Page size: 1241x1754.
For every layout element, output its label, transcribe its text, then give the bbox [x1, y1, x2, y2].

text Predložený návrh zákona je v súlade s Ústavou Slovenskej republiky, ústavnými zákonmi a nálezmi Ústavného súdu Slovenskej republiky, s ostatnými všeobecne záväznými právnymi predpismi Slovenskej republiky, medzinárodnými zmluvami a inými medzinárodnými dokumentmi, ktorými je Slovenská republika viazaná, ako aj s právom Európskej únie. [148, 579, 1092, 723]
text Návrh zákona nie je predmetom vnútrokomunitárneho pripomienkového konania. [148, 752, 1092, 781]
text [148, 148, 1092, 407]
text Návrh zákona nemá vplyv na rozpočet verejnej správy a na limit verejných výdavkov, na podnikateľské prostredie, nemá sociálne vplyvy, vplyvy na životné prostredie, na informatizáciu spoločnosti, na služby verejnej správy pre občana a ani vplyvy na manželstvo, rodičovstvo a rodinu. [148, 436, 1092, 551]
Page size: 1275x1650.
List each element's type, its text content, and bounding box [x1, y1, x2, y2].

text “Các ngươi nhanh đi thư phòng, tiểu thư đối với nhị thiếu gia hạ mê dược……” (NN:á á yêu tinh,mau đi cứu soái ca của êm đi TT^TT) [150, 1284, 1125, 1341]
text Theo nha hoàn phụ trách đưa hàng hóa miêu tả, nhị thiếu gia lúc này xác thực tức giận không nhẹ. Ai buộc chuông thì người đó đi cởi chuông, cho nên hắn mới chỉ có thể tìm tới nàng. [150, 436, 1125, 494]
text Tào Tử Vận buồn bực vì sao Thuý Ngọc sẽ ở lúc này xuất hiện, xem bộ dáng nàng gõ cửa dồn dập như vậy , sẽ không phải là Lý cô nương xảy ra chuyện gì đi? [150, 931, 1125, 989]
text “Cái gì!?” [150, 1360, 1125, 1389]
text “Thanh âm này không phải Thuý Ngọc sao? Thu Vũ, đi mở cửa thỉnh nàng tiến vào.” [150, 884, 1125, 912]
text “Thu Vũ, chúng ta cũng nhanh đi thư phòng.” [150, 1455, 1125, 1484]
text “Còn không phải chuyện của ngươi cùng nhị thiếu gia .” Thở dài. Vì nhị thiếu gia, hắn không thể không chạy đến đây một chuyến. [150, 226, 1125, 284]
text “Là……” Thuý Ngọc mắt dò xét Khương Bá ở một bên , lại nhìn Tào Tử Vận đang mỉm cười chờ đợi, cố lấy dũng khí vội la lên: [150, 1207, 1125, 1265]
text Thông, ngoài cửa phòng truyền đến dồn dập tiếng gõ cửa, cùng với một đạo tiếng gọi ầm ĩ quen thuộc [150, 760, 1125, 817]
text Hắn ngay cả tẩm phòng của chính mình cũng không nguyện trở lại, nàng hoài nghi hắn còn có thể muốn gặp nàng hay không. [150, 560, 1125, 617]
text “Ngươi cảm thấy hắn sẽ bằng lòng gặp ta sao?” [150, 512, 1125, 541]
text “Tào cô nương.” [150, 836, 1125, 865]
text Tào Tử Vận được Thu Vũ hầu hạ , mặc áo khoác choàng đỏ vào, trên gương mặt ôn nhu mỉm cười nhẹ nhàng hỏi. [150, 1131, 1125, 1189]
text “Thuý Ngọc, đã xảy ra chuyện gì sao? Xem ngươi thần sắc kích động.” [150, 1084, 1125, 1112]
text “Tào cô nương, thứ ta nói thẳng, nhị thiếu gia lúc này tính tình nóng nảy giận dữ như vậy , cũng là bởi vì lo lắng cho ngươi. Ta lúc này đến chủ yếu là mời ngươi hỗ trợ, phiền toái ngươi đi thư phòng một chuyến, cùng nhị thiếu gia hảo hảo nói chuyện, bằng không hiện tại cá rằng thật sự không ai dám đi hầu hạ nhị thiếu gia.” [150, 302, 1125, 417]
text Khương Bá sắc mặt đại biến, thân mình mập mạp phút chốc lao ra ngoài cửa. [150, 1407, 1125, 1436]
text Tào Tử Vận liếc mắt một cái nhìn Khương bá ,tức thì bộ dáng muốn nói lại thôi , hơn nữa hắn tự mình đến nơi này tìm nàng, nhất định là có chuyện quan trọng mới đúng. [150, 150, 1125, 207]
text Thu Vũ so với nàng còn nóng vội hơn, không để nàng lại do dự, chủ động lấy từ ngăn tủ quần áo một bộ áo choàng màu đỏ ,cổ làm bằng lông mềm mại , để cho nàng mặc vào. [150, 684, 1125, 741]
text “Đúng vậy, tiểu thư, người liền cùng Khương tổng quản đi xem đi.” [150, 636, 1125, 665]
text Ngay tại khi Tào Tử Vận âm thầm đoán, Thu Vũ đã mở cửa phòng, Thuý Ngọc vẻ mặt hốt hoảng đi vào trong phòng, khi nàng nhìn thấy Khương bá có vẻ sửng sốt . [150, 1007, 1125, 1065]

----------

Find and copy each line of the listing above that holds the word "size".

Page size: 1241x1754.
Page size: 1275x1650.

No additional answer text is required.